■ How to complete this task:
Render the lines from the one containing "Handpolierte Eibemöbel direkt" up to and including the one containing "macht. Ob als" as a numbered list, leaving out any blank lines.

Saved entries
——————
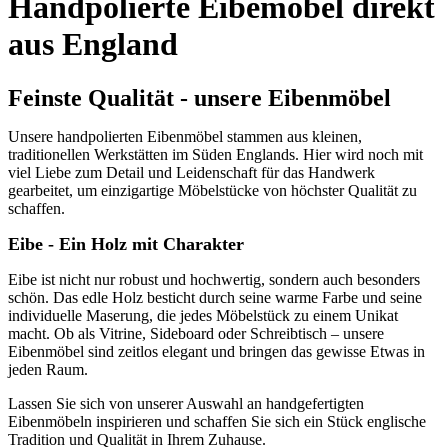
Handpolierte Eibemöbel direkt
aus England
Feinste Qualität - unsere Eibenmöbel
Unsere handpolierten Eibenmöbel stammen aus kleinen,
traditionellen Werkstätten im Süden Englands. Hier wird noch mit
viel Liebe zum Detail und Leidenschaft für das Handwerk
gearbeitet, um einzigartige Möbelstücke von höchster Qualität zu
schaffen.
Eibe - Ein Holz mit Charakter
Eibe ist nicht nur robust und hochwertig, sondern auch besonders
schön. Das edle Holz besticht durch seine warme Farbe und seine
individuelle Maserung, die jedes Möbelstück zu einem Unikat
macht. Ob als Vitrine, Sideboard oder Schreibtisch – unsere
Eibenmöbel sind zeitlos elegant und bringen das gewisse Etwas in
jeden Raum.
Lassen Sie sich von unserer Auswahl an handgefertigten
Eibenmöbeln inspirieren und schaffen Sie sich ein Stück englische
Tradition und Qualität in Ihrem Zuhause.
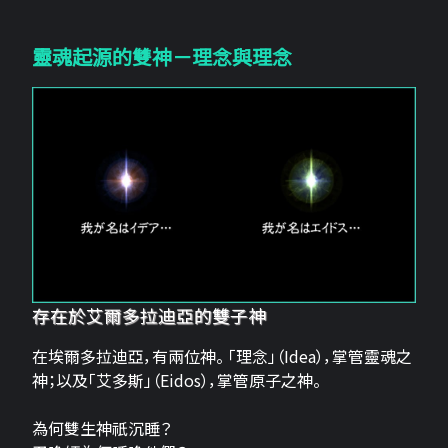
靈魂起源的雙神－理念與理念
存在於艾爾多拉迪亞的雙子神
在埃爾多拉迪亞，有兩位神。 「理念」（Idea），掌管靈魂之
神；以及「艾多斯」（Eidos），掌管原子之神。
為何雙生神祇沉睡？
——————
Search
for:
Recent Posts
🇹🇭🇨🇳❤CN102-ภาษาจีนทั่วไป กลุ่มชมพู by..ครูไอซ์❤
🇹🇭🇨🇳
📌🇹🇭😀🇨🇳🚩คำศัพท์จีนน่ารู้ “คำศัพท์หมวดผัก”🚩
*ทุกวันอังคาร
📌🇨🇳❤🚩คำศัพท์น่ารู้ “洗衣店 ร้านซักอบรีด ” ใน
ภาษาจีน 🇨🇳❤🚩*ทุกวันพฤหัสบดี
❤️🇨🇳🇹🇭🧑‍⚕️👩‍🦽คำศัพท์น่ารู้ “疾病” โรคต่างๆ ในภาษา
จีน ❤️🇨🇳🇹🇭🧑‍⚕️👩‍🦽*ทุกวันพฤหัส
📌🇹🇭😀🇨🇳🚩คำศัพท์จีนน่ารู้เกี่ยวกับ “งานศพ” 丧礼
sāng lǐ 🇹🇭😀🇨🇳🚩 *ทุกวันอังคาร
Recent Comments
——————
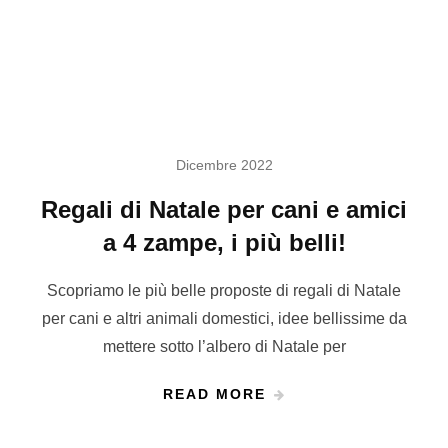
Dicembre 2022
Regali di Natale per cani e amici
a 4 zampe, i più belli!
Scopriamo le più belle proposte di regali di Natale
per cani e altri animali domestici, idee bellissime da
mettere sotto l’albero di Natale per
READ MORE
——————
■ Result for this exercise:
1. Handpolierte Eibemöbel direkt
2. aus England
3. Feinste Qualität - unsere Eibenmöbel
4. Unsere handpolierten Eibenmöbel stammen aus kleinen,
5. traditionellen Werkstätten im Süden Englands. Hier wird noch mit
6. viel Liebe zum Detail und Leidenschaft für das Handwerk
7. gearbeitet, um einzigartige Möbelstücke von höchster Qualität zu
8. schaffen.
9. Eibe - Ein Holz mit Charakter
10. Eibe ist nicht nur robust und hochwertig, sondern auch besonders
11. schön. Das edle Holz besticht durch seine warme Farbe und seine
12. individuelle Maserung, die jedes Möbelstück zu einem Unikat
13. macht. Ob als Vitrine, Sideboard oder Schreibtisch – unsere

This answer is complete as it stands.